I have a csv dataset where I have a column name "Types of Incidents" and another column named "Number of units".
Using Python and Pandas I am trying to find the average of "Number of units" when the value in type of incidents is 111. (It is found multiple times).
I have tried searching for multiple pandas methods but couldn't find how to find it on a huge dataset.
Here is the question:
What is the ratio of the average number of units that arrive to a scene of an incident classified as '111 - Building fire' to the number that arrive for '651 - Smoke scare, odor of smoke'?
CodePudding user response:
An alternate to ML-Nielsen's value specific answer:
df.groupby('Types of Incidents')['Number of units'].mean()
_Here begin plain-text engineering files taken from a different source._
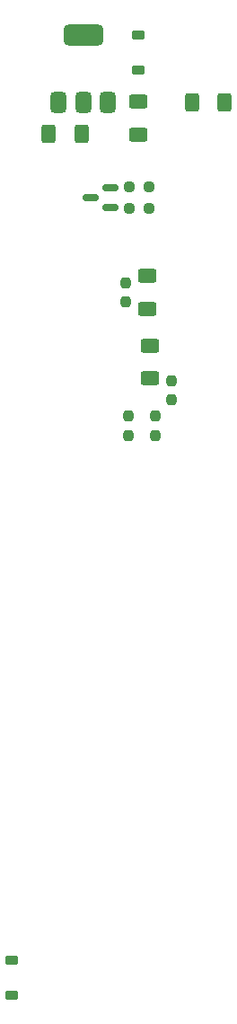
<source format=gbr>
%TF.GenerationSoftware,KiCad,Pcbnew,7.0.11+dfsg-1build4*%
%TF.CreationDate,2024-12-03T15:14:33-08:00*%
%TF.ProjectId,lightjar,6c696768-746a-4617-922e-6b696361645f,rev?*%
%TF.SameCoordinates,Original*%
%TF.FileFunction,Paste,Top*%
%TF.FilePolarity,Positive*%
%FSLAX46Y46*%
G04 Gerber Fmt 4.6, Leading zero omitted, Abs format (unit mm)*
G04 Created by KiCad (PCBNEW 7.0.11+dfsg-1build4) date 2024-12-03 15:14:33*
%MOMM*%
%LPD*%
G01*
G04 APERTURE LIST*
G04 Aperture macros list*
%AMRoundRect*
0 Rectangle with rounded corners*
0 $1 Rounding radius*
0 $2 $3 $4 $5 $6 $7 $8 $9 X,Y pos of 4 corners*
0 Add a 4 corners polygon primitive as box body*
4,1,4,$2,$3,$4,$5,$6,$7,$8,$9,$2,$3,0*
0 Add four circle primitives for the rounded corners*
1,1,$1+$1,$2,$3*
1,1,$1+$1,$4,$5*
1,1,$1+$1,$6,$7*
1,1,$1+$1,$8,$9*
0 Add four rect primitives between the rounded corners*
20,1,$1+$1,$2,$3,$4,$5,0*
20,1,$1+$1,$4,$5,$6,$7,0*
20,1,$1+$1,$6,$7,$8,$9,0*
20,1,$1+$1,$8,$9,$2,$3,0*%
G04 Aperture macros list end*
%ADD10RoundRect,0.225000X-0.375000X0.225000X-0.375000X-0.225000X0.375000X-0.225000X0.375000X0.225000X0*%
%ADD11RoundRect,0.225000X0.375000X-0.225000X0.375000X0.225000X-0.375000X0.225000X-0.375000X-0.225000X0*%
%ADD12RoundRect,0.237500X-0.250000X-0.237500X0.250000X-0.237500X0.250000X0.237500X-0.250000X0.237500X0*%
%ADD13RoundRect,0.250000X-0.400000X-0.625000X0.400000X-0.625000X0.400000X0.625000X-0.400000X0.625000X0*%
%ADD14RoundRect,0.237500X0.237500X-0.250000X0.237500X0.250000X-0.237500X0.250000X-0.237500X-0.250000X0*%
%ADD15RoundRect,0.250000X0.625000X-0.400000X0.625000X0.400000X-0.625000X0.400000X-0.625000X-0.400000X0*%
%ADD16RoundRect,0.250000X-0.625000X0.400000X-0.625000X-0.400000X0.625000X-0.400000X0.625000X0.400000X0*%
%ADD17RoundRect,0.237500X-0.237500X0.250000X-0.237500X-0.250000X0.237500X-0.250000X0.237500X0.250000X0*%
%ADD18RoundRect,0.250000X0.400000X0.625000X-0.400000X0.625000X-0.400000X-0.625000X0.400000X-0.625000X0*%
%ADD19RoundRect,0.150000X0.587500X0.150000X-0.587500X0.150000X-0.587500X-0.150000X0.587500X-0.150000X0*%
%ADD20RoundRect,0.375000X0.375000X-0.625000X0.375000X0.625000X-0.375000X0.625000X-0.375000X-0.625000X0*%
%ADD21RoundRect,0.500000X1.400000X-0.500000X1.400000X0.500000X-1.400000X0.500000X-1.400000X-0.500000X0*%
G04 APERTURE END LIST*
D10*
%TO.C,D2*%
X150000000Y-124350000D03*
X150000000Y-127650000D03*
%TD*%
D11*
%TO.C,D1*%
X161902913Y-40495158D03*
X161902913Y-37195158D03*
%TD*%
D12*
%TO.C,R5*%
X162912500Y-51500000D03*
X161087500Y-51500000D03*
%TD*%
D13*
%TO.C,F1*%
X170050000Y-43500000D03*
X166950000Y-43500000D03*
%TD*%
D14*
%TO.C,R4*%
X163500000Y-73087500D03*
X163500000Y-74912500D03*
%TD*%
D15*
%TO.C,C4*%
X163013379Y-66443253D03*
X163013379Y-69543253D03*
%TD*%
D16*
%TO.C,C1*%
X161900000Y-43450000D03*
X161900000Y-46550000D03*
%TD*%
D17*
%TO.C,R1*%
X161000000Y-74912500D03*
X161000000Y-73087500D03*
%TD*%
D12*
%TO.C,R6*%
X162912500Y-53500000D03*
X161087500Y-53500000D03*
%TD*%
D18*
%TO.C,C2*%
X156550000Y-46500000D03*
X153450000Y-46500000D03*
%TD*%
D17*
%TO.C,R3*%
X160725000Y-62362500D03*
X160725000Y-60537500D03*
%TD*%
D19*
%TO.C,Q1*%
X157400000Y-52500000D03*
X159275000Y-51550000D03*
X159275000Y-53450000D03*
%TD*%
D17*
%TO.C,R2*%
X165000000Y-71575000D03*
X165000000Y-69750000D03*
%TD*%
D20*
%TO.C,U1*%
X154400000Y-43500000D03*
X156700000Y-43500000D03*
D21*
X156700000Y-37200000D03*
D20*
X159000000Y-43500000D03*
%TD*%
D16*
%TO.C,C3*%
X162725000Y-63000000D03*
X162725000Y-59900000D03*
%TD*%
M02*

</source>
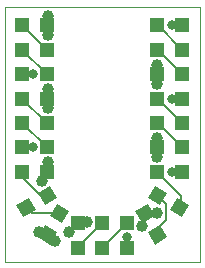
<source format=gtl>
G75*
%MOIN*%
%OFA0B0*%
%FSLAX24Y24*%
%IPPOS*%
%LPD*%
%AMOC8*
5,1,8,0,0,1.08239X$1,22.5*
%
%ADD10C,0.0000*%
%ADD11R,0.0472X0.0472*%
%ADD12R,0.0472X0.0472*%
%ADD13C,0.0397*%
%ADD14C,0.0060*%
%ADD15C,0.0317*%
D10*
X002392Y002517D02*
X002392Y011017D01*
X008892Y011017D01*
X008892Y002517D01*
X002392Y002517D01*
D11*
X004829Y002978D03*
X005642Y002978D03*
X005642Y003805D03*
X004829Y003805D03*
X003805Y005517D03*
X003805Y006329D03*
X003805Y007142D03*
X003805Y007954D03*
X003805Y008767D03*
X003805Y009579D03*
X003805Y010392D03*
X002978Y010392D03*
X002978Y009579D03*
X002978Y008767D03*
X002978Y007954D03*
X002978Y007142D03*
X002978Y006329D03*
X002978Y005517D03*
X006454Y003805D03*
X006454Y002978D03*
X007478Y005517D03*
X007478Y006329D03*
X007478Y007142D03*
X007478Y007954D03*
X007478Y008767D03*
X007478Y009579D03*
X007478Y010392D03*
X008305Y010392D03*
X008305Y009579D03*
X008305Y008767D03*
X008305Y007954D03*
X008305Y007142D03*
X008305Y006329D03*
X008305Y005517D03*
D12*
G36*
X007810Y004809D02*
X007574Y004401D01*
X007166Y004637D01*
X007402Y005045D01*
X007810Y004809D01*
G37*
G36*
X008526Y004396D02*
X008290Y003988D01*
X007882Y004224D01*
X008118Y004632D01*
X008526Y004396D01*
G37*
G36*
X007795Y003323D02*
X007387Y003087D01*
X007151Y003495D01*
X007559Y003731D01*
X007795Y003323D01*
G37*
G36*
X007382Y004039D02*
X006974Y003803D01*
X006738Y004211D01*
X007146Y004447D01*
X007382Y004039D01*
G37*
G36*
X004309Y003803D02*
X003901Y004039D01*
X004137Y004447D01*
X004545Y004211D01*
X004309Y003803D01*
G37*
G36*
X003896Y003087D02*
X003488Y003323D01*
X003724Y003731D01*
X004132Y003495D01*
X003896Y003087D01*
G37*
G36*
X003010Y003988D02*
X002774Y004396D01*
X003182Y004632D01*
X003418Y004224D01*
X003010Y003988D01*
G37*
G36*
X003726Y004401D02*
X003490Y004809D01*
X003898Y005045D01*
X004134Y004637D01*
X003726Y004401D01*
G37*
D13*
X003642Y005204D03*
X003829Y005829D03*
X003829Y007642D03*
X003829Y008267D03*
X003829Y010079D03*
X003829Y010704D03*
X007454Y009079D03*
X007454Y008454D03*
X007454Y006642D03*
X007454Y006017D03*
X007454Y004142D03*
X006954Y003704D03*
X005142Y003829D03*
X004517Y003517D03*
X004079Y003204D03*
X003517Y003517D03*
D14*
X003625Y003409D01*
X003810Y003409D01*
X003875Y003409D01*
X004079Y003204D01*
X004517Y003517D02*
X004541Y003517D01*
X004829Y003805D01*
X005118Y003805D01*
X005142Y003829D01*
X005642Y003805D02*
X004829Y002993D01*
X004829Y002978D01*
X005642Y002978D02*
X006454Y003791D01*
X006454Y003805D01*
X006954Y003704D02*
X006954Y004019D01*
X007060Y004125D01*
X007077Y004142D01*
X007454Y004142D01*
X007767Y003892D02*
X007767Y004445D01*
X007488Y004723D01*
X008204Y004310D02*
X008267Y004373D01*
X008267Y004704D01*
X007478Y005493D01*
X007478Y005517D01*
X007954Y005517D02*
X008305Y005517D01*
X008305Y005603D01*
X008305Y006329D02*
X007493Y007142D01*
X007478Y007142D01*
X007454Y006642D02*
X007454Y006353D01*
X007478Y006329D01*
X007454Y006305D01*
X007454Y006017D01*
X008305Y007142D02*
X007493Y007954D01*
X007478Y007954D01*
X007954Y007954D02*
X008305Y007954D01*
X008305Y008767D02*
X007493Y009579D01*
X007478Y009579D01*
X007454Y009079D02*
X007454Y008791D01*
X007478Y008767D01*
X007454Y008743D01*
X007454Y008454D01*
X008305Y009579D02*
X007493Y010392D01*
X007478Y010392D01*
X007954Y010392D02*
X008305Y010392D01*
X003829Y010416D02*
X003805Y010392D01*
X003829Y010368D01*
X003829Y010079D01*
X003829Y010416D02*
X003829Y010704D01*
X002978Y010392D02*
X003791Y009579D01*
X003805Y009579D01*
X003805Y008767D02*
X003791Y008767D01*
X002978Y009579D01*
X002978Y008767D02*
X003329Y008767D01*
X003829Y008267D02*
X003829Y007978D01*
X003805Y007954D01*
X003829Y007930D01*
X003829Y007642D01*
X003805Y007142D02*
X003791Y007142D01*
X002978Y007954D01*
X002978Y007142D02*
X003791Y006329D01*
X003805Y006329D01*
X003829Y005829D02*
X003829Y005541D01*
X003805Y005517D01*
X003642Y005353D01*
X003642Y005204D01*
X003560Y004723D02*
X003017Y005267D01*
X003017Y005478D01*
X002978Y005517D01*
X002978Y006329D02*
X003329Y006329D01*
X003560Y004723D02*
X003812Y004723D01*
X004223Y004125D02*
X003281Y004125D01*
X003096Y004310D01*
X006454Y003329D02*
X006454Y002978D01*
X007473Y003409D02*
X007473Y003598D01*
X007767Y003892D01*
D15*
X006454Y003329D03*
X007954Y005517D03*
X007954Y007954D03*
X007954Y010392D03*
X003329Y008767D03*
X003329Y006329D03*
M02*

</source>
This will provide the average Number of units
for all Incident Types
.
You can specify multiple columns as well if needed.
Reproducible Example:
data = {
"Incident_Type": [111, 380, 390, 111, 651, 651],
"Number_of_units": [50, 40, 45, 99, 12, 13]
}
data = pd.DataFrame(data)
data
Incident_Type Number_of_units
0 111 50
1 380 40
2 390 45
3 111 99
4 651 12
5 651 13
data.groupby('Incident_Type')['Number_of_units'].mean()
Incident_Type
111 74.5
380 40.0
390 45.0
651 12.5
Name: Number_of_units, dtype: float64
Now if you wish to find the ratios of the units you will need to store this result as a dataframe.
average_units = data.groupby('Incident_Type')['Number_of_units'].mean().to_frame()
average_units = average_units.reset_index()
average_units
Incident_Type Number_of_units
0 111 74.5
1 380 40.0
2 390 45.0
3 651 12.5
So we have our result stored in a dataframe called average_units
.
incident1_units = average_units[average_units['Incident_Type']==111]['Number_of_units'].values[0]
incident2_units = average_units[average_units['Incident_Type']==651]['Number_of_units'].values[0]
incident1_units / incident2_units
5.96
CodePudding user response:
If I understand correctly, you probably have to first select the right rows and then calculate the mean. Something like this:
df.loc[df['Types of Incidents']==111, 'Number of units'].mean()
This will give you the mean of Number of units
where the condition df['Types of Incidents']==111
is true.